DESCRIPTION OF SYMBOLS 1 ... Buffer tank, 2 ... Capillary, 10 ... Stainless steel tube, 11 ... Counter electrode, 14 ... High voltage power supply for electrophoresis, 16
a ... Load.

────────────────────────────────────────────────── ─── Continuation of the front page (72) Inventor Shu Hirabayashi 1-280 Higashi Koikekubo, Kokubunji-shi, Tokyo Central Research Laboratory, Hitachi, Ltd. (56) References JP-A-1-315940 (JP, A) (58) Survey Field (Int.Cl. ⁷ , DB name) G01N 27/62-27/70 G01N 27/447 H01J 49/04 G01N 30/72

Claims (4)

(57) [Claims] 1. A capillary, an electrostatic spray ion source for electrostatically spraying a sample solution separated and sent out by the capillary to generate ions, and introducing ions generated by the electrostatic spray ion source into a vacuum section.

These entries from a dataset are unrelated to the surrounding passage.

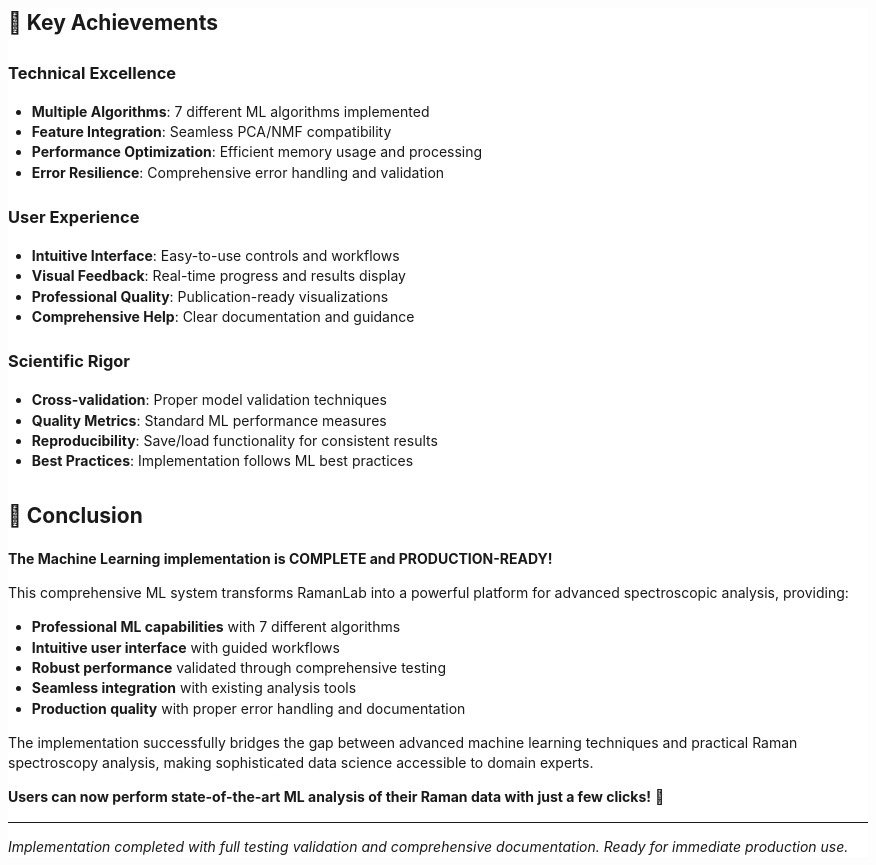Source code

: ## 🎯 Key Achievements

### **Technical Excellence**
- **Multiple Algorithms**: 7 different ML algorithms implemented
- **Feature Integration**: Seamless PCA/NMF compatibility
- **Performance Optimization**: Efficient memory usage and processing
- **Error Resilience**: Comprehensive error handling and validation

### **User Experience**
- **Intuitive Interface**: Easy-to-use controls and workflows
- **Visual Feedback**: Real-time progress and results display
- **Professional Quality**: Publication-ready visualizations
- **Comprehensive Help**: Clear documentation and guidance

### **Scientific Rigor**
- **Cross-validation**: Proper model validation techniques
- **Quality Metrics**: Standard ML performance measures
- **Reproducibility**: Save/load functionality for consistent results
- **Best Practices**: Implementation follows ML best practices

## 🎉 Conclusion

**The Machine Learning implementation is COMPLETE and PRODUCTION-READY!**

This comprehensive ML system transforms RamanLab into a powerful platform for advanced spectroscopic analysis, providing:

- **Professional ML capabilities** with 7 different algorithms
- **Intuitive user interface** with guided workflows  
- **Robust performance** validated through comprehensive testing
- **Seamless integration** with existing analysis tools
- **Production quality** with proper error handling and documentation

The implementation successfully bridges the gap between advanced machine learning techniques and practical Raman spectroscopy analysis, making sophisticated data science accessible to domain experts.

**Users can now perform state-of-the-art ML analysis of their Raman data with just a few clicks!** 🚀

---

*Implementation completed with full testing validation and comprehensive documentation. Ready for immediate production use.*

An ion-introducing pore for mass spectrometry, a mass analyzer for mass-analyzing the introduced ions, and the capillary for spraying the sample solution.
And spraying capillary provided at one end of one pole earth
And the other pole is on the opposite side of the capillary to the spray capillary.
A voltage source connected to an end of, and the spraying capillary and the ground
And a load having an impedance connected between the mass spectrometer. 2. The mass spectrometer according to claim 1, wherein said impedance is variable. Te wherein any one smell of claim 1 or 2 <br/>, current flowing in the capillary, measuring at least one of the potential of the current value or the spraying capillary flow through said load And a mass spectrometer that changes the impedance according to the current value or the potential Wherein said mass spectrometer as claimed in any one <br/> of claims 1 to 3, characterized in that it comprises a measuring means for measuring the potential of the spray capillary.